With "Chapter Three: A Summary of the Archaeology of North-Central Mesoamerica: Guanajuato, Queretaro, and San Luis Potosi" (pp. 35-42, 7 figures) by Beatriz Braniff C. (Institute Nacional de Antropologia e Historia, Centro Colima), the reader is exposed to an evaluation of the area north of the Rio Lerma, particularly to localities--Bajio and Tunal Grande. Her analysis raises questions about the current beliefs about relationships between the Chupicuaro phase and subsequent Mixtlan phase chronology. By employing finite local chronologies based upon ceramic analysis, she provides clearer evidence of the relationships of archaeological phases across a number of regions in Guanajuato, Zacatecas, Michoacan, Quetetaro, and highland Jalisco. This "north-central" regional tradition is widely distributed by BCE/CE and by CE 250 the Bajio region has a well-defined settlement pattern with cities, town, and satellite settlements. Notably, there are cultural contacts with Teotihuacan, a dominant polity located in the northeastern Basin of Mexico, and with the Teuchitlan tradition of highland Jalisco. A Toltec cultural tradition deriving from the region of Tula, Estado de Hidago is evidenced between CE 600 to 850, overlapping the period of the demise of Teotihuacan hegemony and the influx of Toltec culture into that region from the northwest. Changes in the horticultural subsistence patterns ca. CE 900 are reflected in settlement, demographic, and societal manifestations, although a Toltec revival is discerned ca. CE 1000 to 1200.
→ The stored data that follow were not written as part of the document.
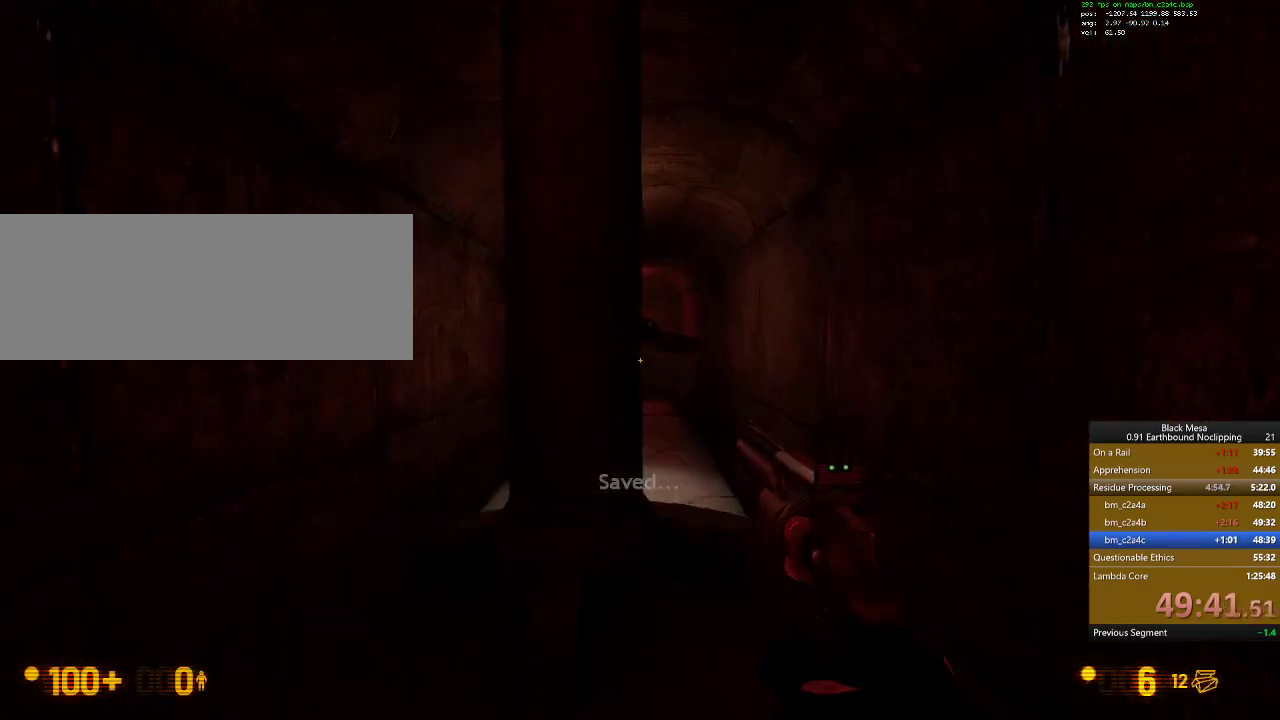
{"keys": ["w"], "events": []}
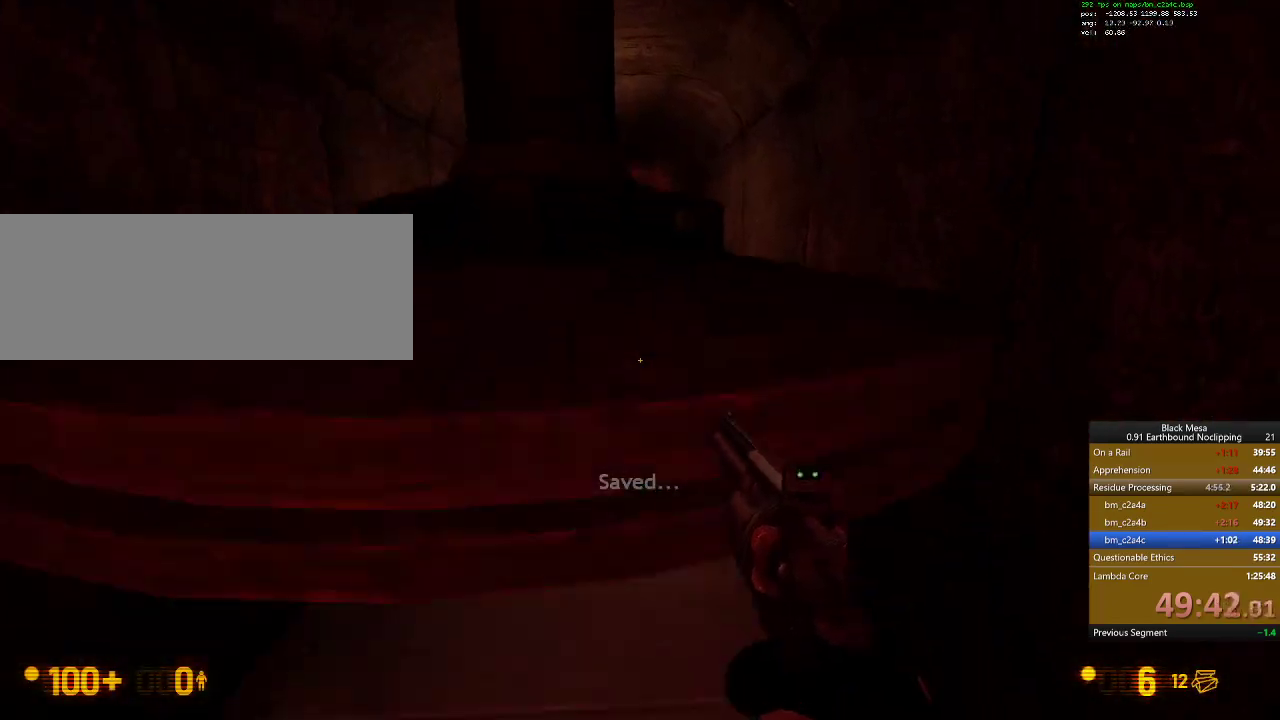
{"keys": ["w"], "events": []}
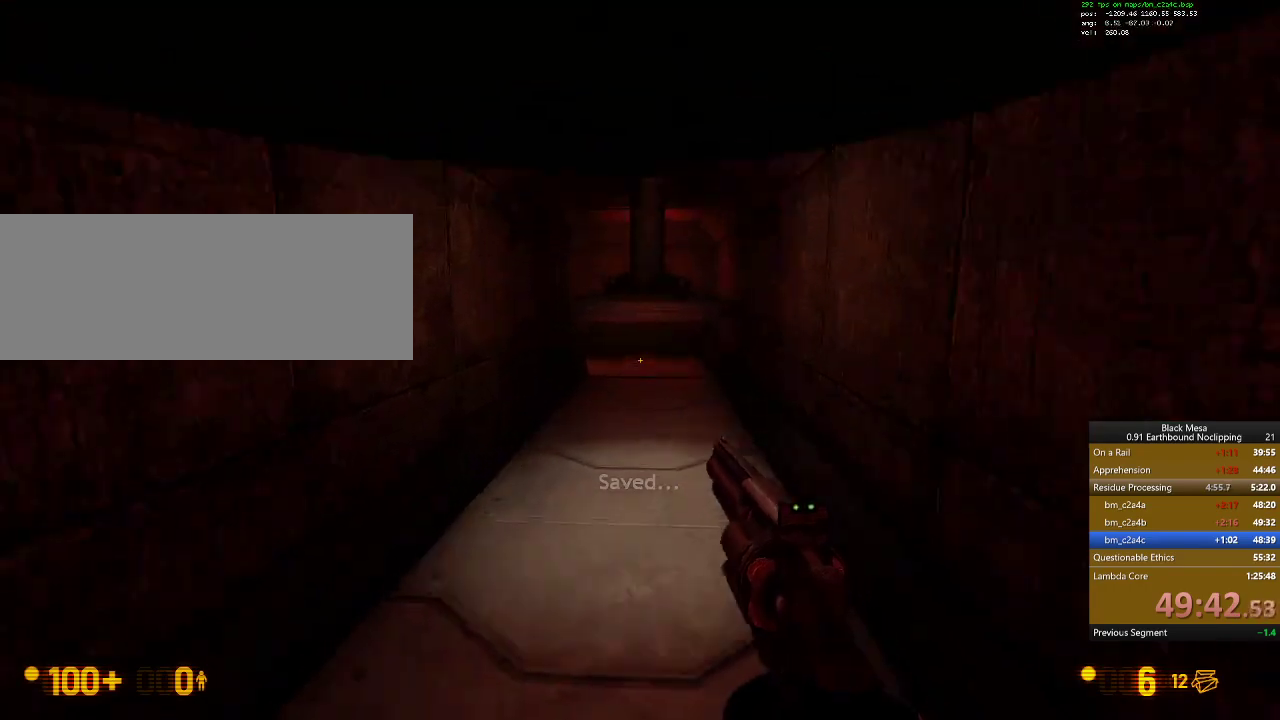
{"keys": ["space", "w"], "events": [[234, "space", "down"]]}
Phil C. Weigand (Colegio de Michoacan and Museum of Northern Arizona) is the author of Chapter Four: The Evolution and Decline of a Core of Civilization: The Teuchitlan Tradition and the Archaeology of Jalisco" (pp. 43-58, 7 figures). His evaluation of the highland lake districts of western Jalisco emends and expands greatly his earlier research in this area, and he devises a chronology that begins with the Paleoindian period and extends into the Postclassic. Weigand considers differential sociocultural development and core-periphery relationships in the 1,000-year Teuchitlan tradition leading to a probable state-level society. Among the characteristics are the concept of circularity in architecture, societal intensification, intense pressures on land and natural resources, the construction of terraces and chinampas to maximize maize cultivation, and the erection of fortifications in the core area. He provides evidence that Teuchtitlan was an urban state-level society not unlike those of the Lowland Maya (rather than like the polities in the Basin of Mexico), but it began a sociopolitical decline in the late Classic period. Weigand considers the Classic period collapse and societal reorganization during the Postclassic, and offers three scenarios for the decline of the Teuchitlan tradition. The evidence for the Postclassic period is not entirely secure for the region but he had presented a compelling assessment updating his own prior interpretations.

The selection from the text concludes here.